• _Input for this task_:
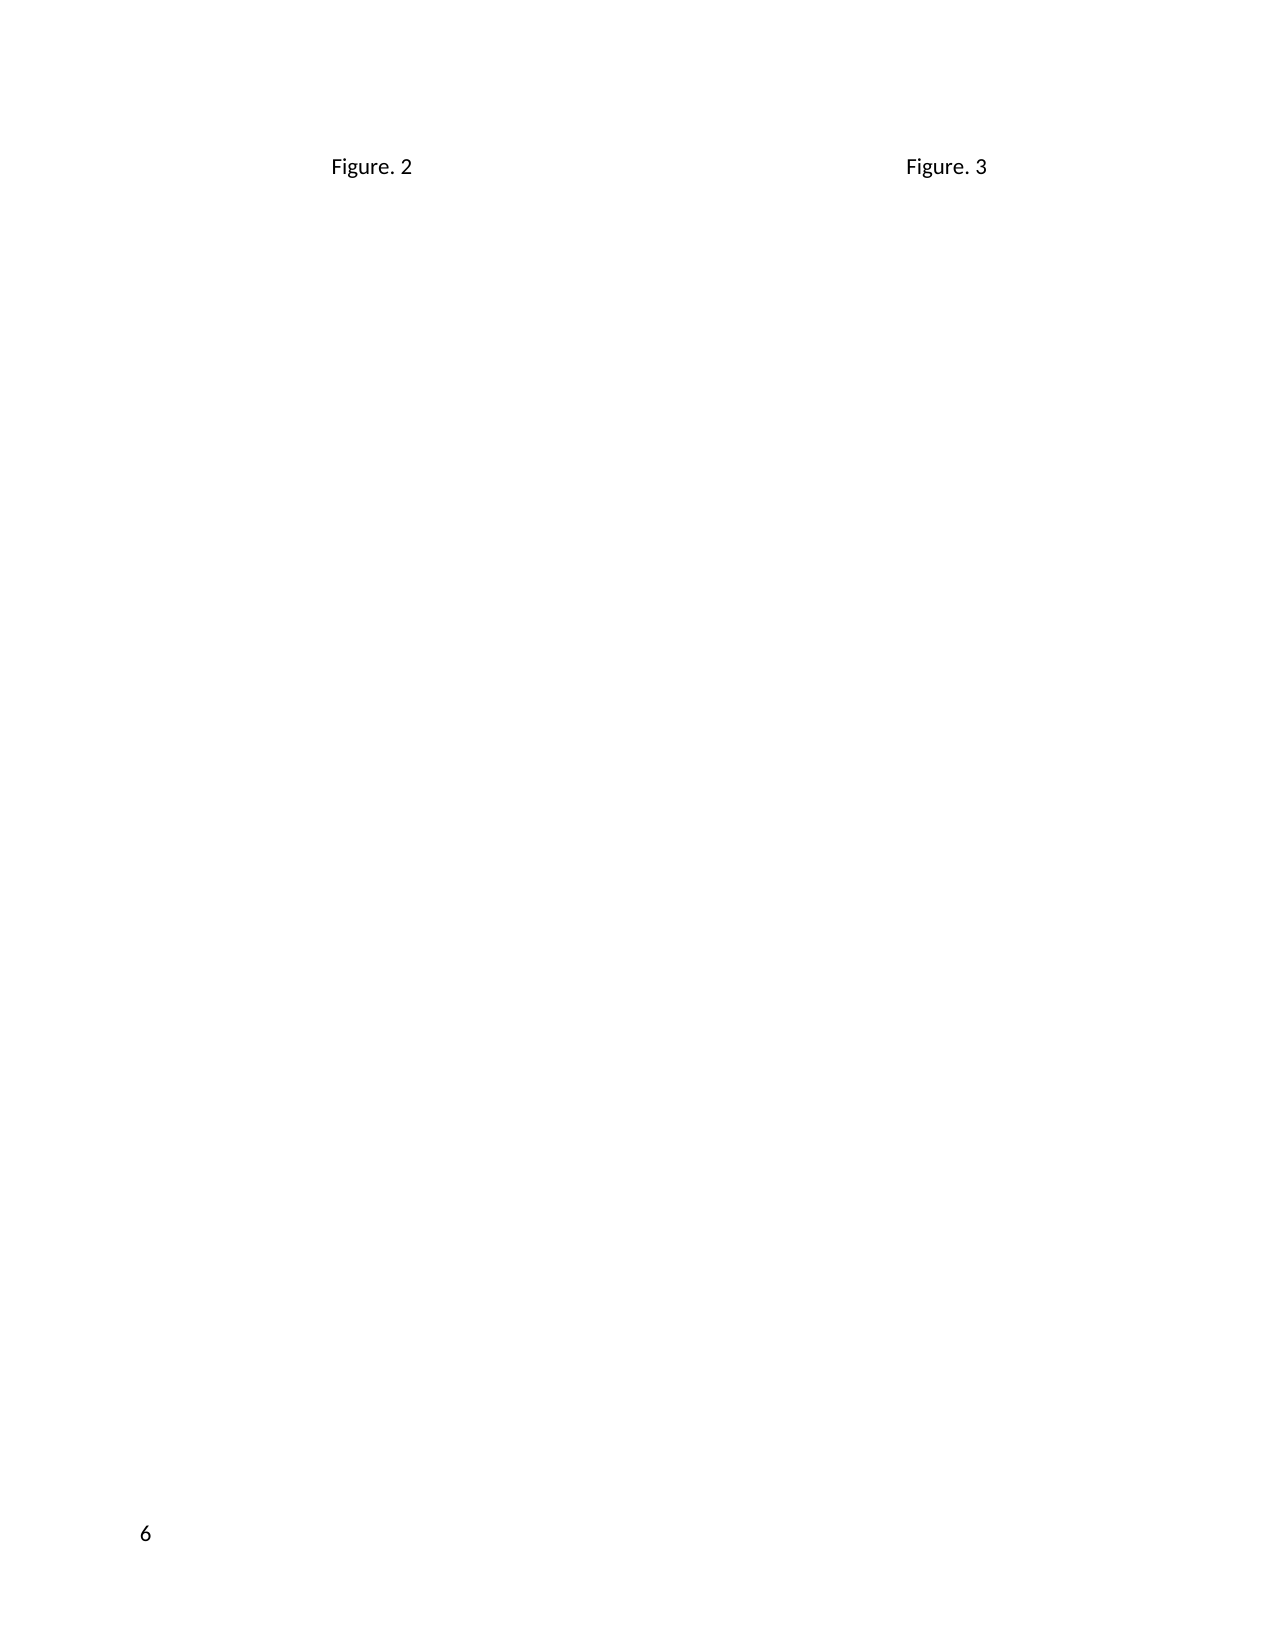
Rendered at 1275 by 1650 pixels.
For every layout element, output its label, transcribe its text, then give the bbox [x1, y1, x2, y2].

text Figure. 2 Figure. 3 [139, 152, 1192, 180]
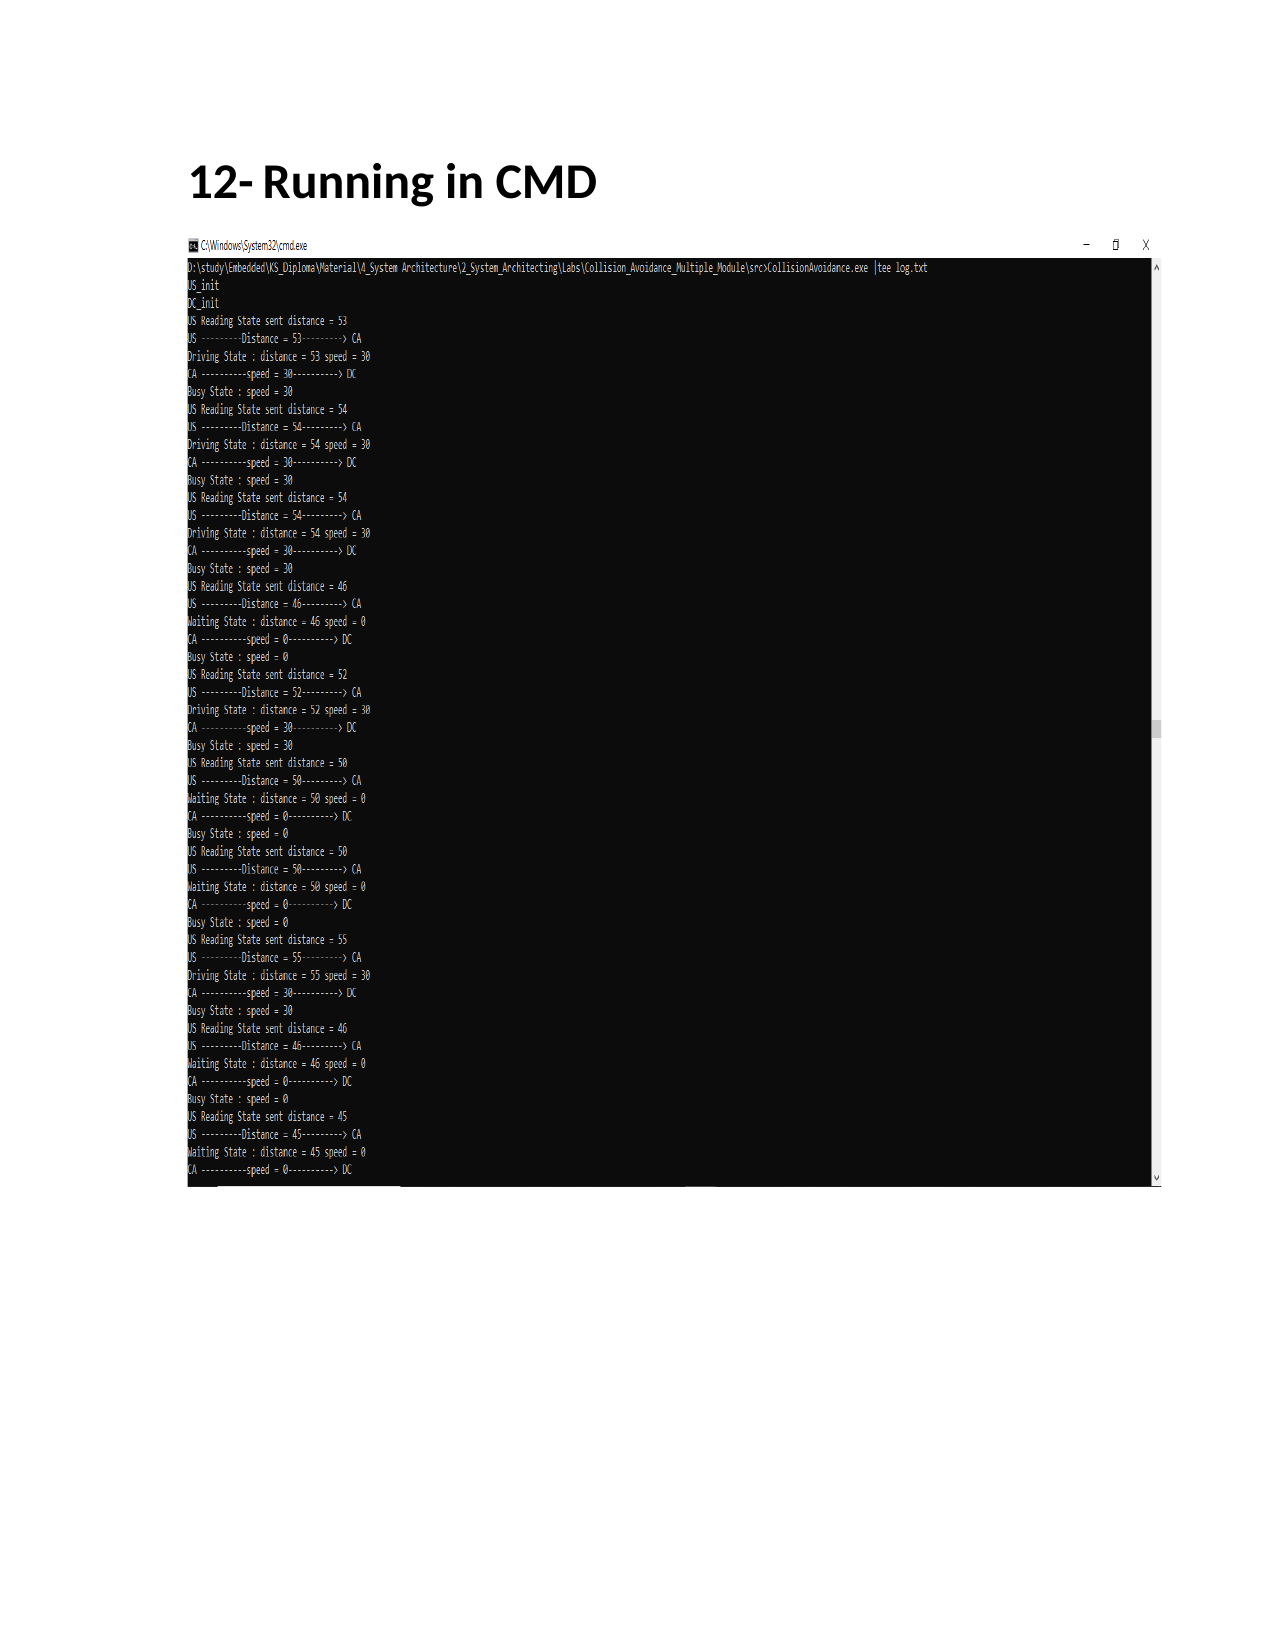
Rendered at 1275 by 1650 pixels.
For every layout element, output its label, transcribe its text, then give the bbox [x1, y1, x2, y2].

list Running in CMD [187, 150, 1125, 211]
picture [187, 232, 1162, 1187]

• _What to do_: Would you return the whole listing above exactly as written, skipping any image?

• _Exercise output_:
Rendered at 1275 by 1650 pixels.
For every layout element, output its label, transcribe its text, then give the bbox [x1, y1, x2, y2].

text Figure. 2 Figure. 3 [139, 152, 1192, 180]
Rendered at 1275 by 1650 pixels.
For every layout element, output its label, transcribe its text, then give the bbox [x1, y1, x2, y2].

list Running in CMD [187, 150, 1125, 211]
picture [187, 232, 1162, 1187]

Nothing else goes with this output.